The little knife and fork guys are stopovers on the longer trips between base towns.
We chose to stay in Sete (extreme lower left) for a couple of days simply because one of us thought that, if we’re so freakin’ close to the Mediterranean, then we should at least spend some time there. So we are.
From Sete, we head northwest to Toulouse for the night (we booked this totally cool castle turret in the middle of town on Air B&B only to have this unceremoniously cancelled on us without explanation a couple of weeks later). We still haven’t booked a replacement; since the stop in Toulouse is just to break up a 7-hour drive from Sete, France, to San Sebastian, Spain, and because there don’t appear to be any particularly charming places to lock in (other than our ill-fated castle turret), we’ll just deal with this when we’re over there.

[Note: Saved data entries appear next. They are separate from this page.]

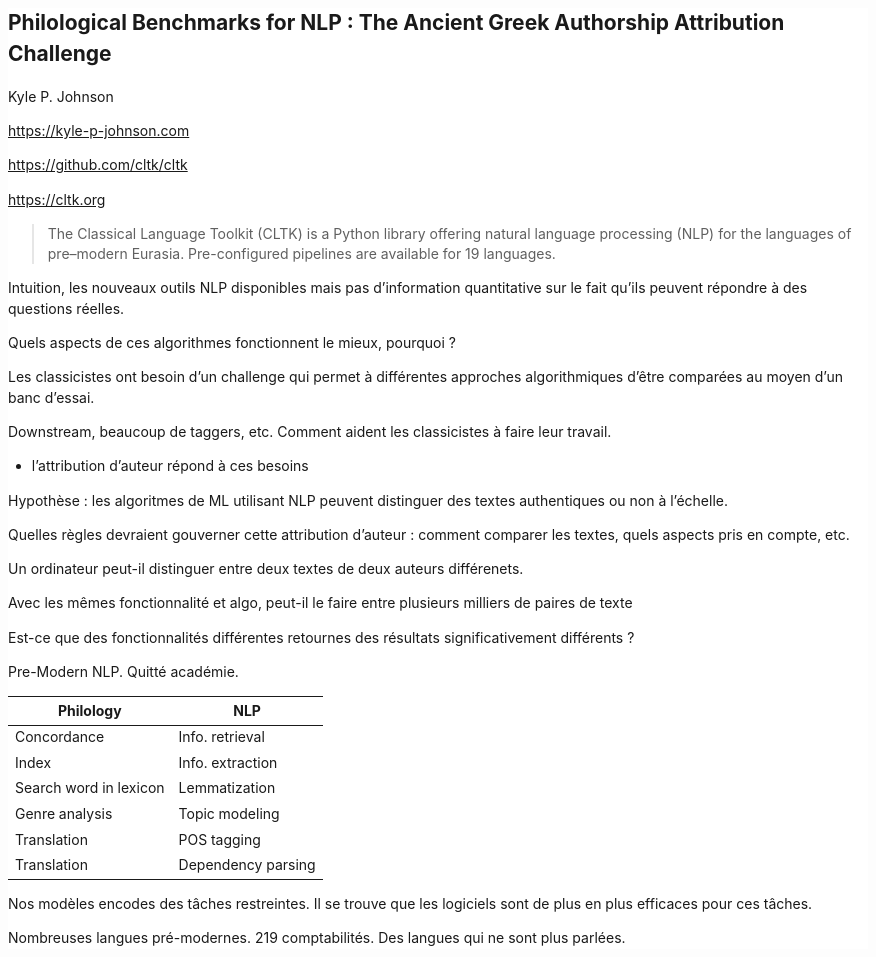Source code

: ## Philological Benchmarks for NLP : The Ancient Greek Authorship Attribution Challenge

Kyle P. Johnson

https://kyle-p-johnson.com

https://github.com/cltk/cltk

https://cltk.org

> The Classical Language Toolkit (CLTK) is a Python library offering natural language processing (NLP) for the languages of pre–modern Eurasia. Pre-configured pipelines are available for 19 languages.

Intuition, les nouveaux outils NLP disponibles mais pas d’information quantitative sur le fait qu’ils peuvent répondre à des questions réelles.

Quels aspects de ces algorithmes fonctionnent le mieux, pourquoi ?

Les classicistes ont besoin d’un challenge qui permet à différentes approches algorithmiques d’être comparées au moyen d’un banc d’essai.

Downstream, beaucoup de taggers, etc. Comment aident les classicistes à faire leur travail.

- l’attribution d’auteur répond à ces besoins

Hypothèse : les algoritmes de ML utilisant NLP peuvent distinguer des textes authentiques ou non à l’échelle.

Quelles règles devraient gouverner cette attribution d’auteur : comment comparer les textes, quels aspects pris en compte, etc.

Un ordinateur peut-il distinguer entre deux textes de deux auteurs différenets.

Avec les mêmes fonctionnalité et algo, peut-il le faire entre plusieurs milliers de paires de texte

Est-ce que des fonctionnalités différentes retournes des résultats significativement différents ?

Pre-Modern NLP. Quitté académie. 

| Philology              | NLP                |
| ---------------------- | ------------------ |
| Concordance            | Info. retrieval    |
| Index                  | Info. extraction   |
| Search word in lexicon | Lemmatization      |
| Genre analysis         | Topic modeling     |
| Translation            | POS tagging        |
| Translation            | Dependency parsing |

Nos modèles encodes des tâches restreintes. Il se trouve que les logiciels sont de plus en plus efficaces pour ces tâches.

Nombreuses langues pré-modernes. 219 comptabilités. Des langues qui ne sont plus parlées.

From Toulouse, we’ll drive the same distance as the day before, but to the southwest, to San Sebastian, just over the border in the Basque region of Spain. We’ll spend 4 days there – the center of gravity of the world’s gastronomic dining scene, where there’s higher density of Michelin-starred restaurants than anywhere else on Earth. There’s also pintxo, which holds an equal appeal for us.
An interactive version of the full itinerary-planning map is here:
To get back home, we’ll have to find another COVID testing station in Spain to secure the required negative test results to reenter the US. We assume that won’t be a problem, but then, there’s this recent article in the New York Times: “Blindsided Abroad: Vaccinated but Testing Positive on a Trip to Europe,” with anecdotes of travelers in our situation having to quarantine due to a positive result from a test taken to get back to the US.
Definitely some risks, but definitely still worth it. We’re looking forward to busting out of here.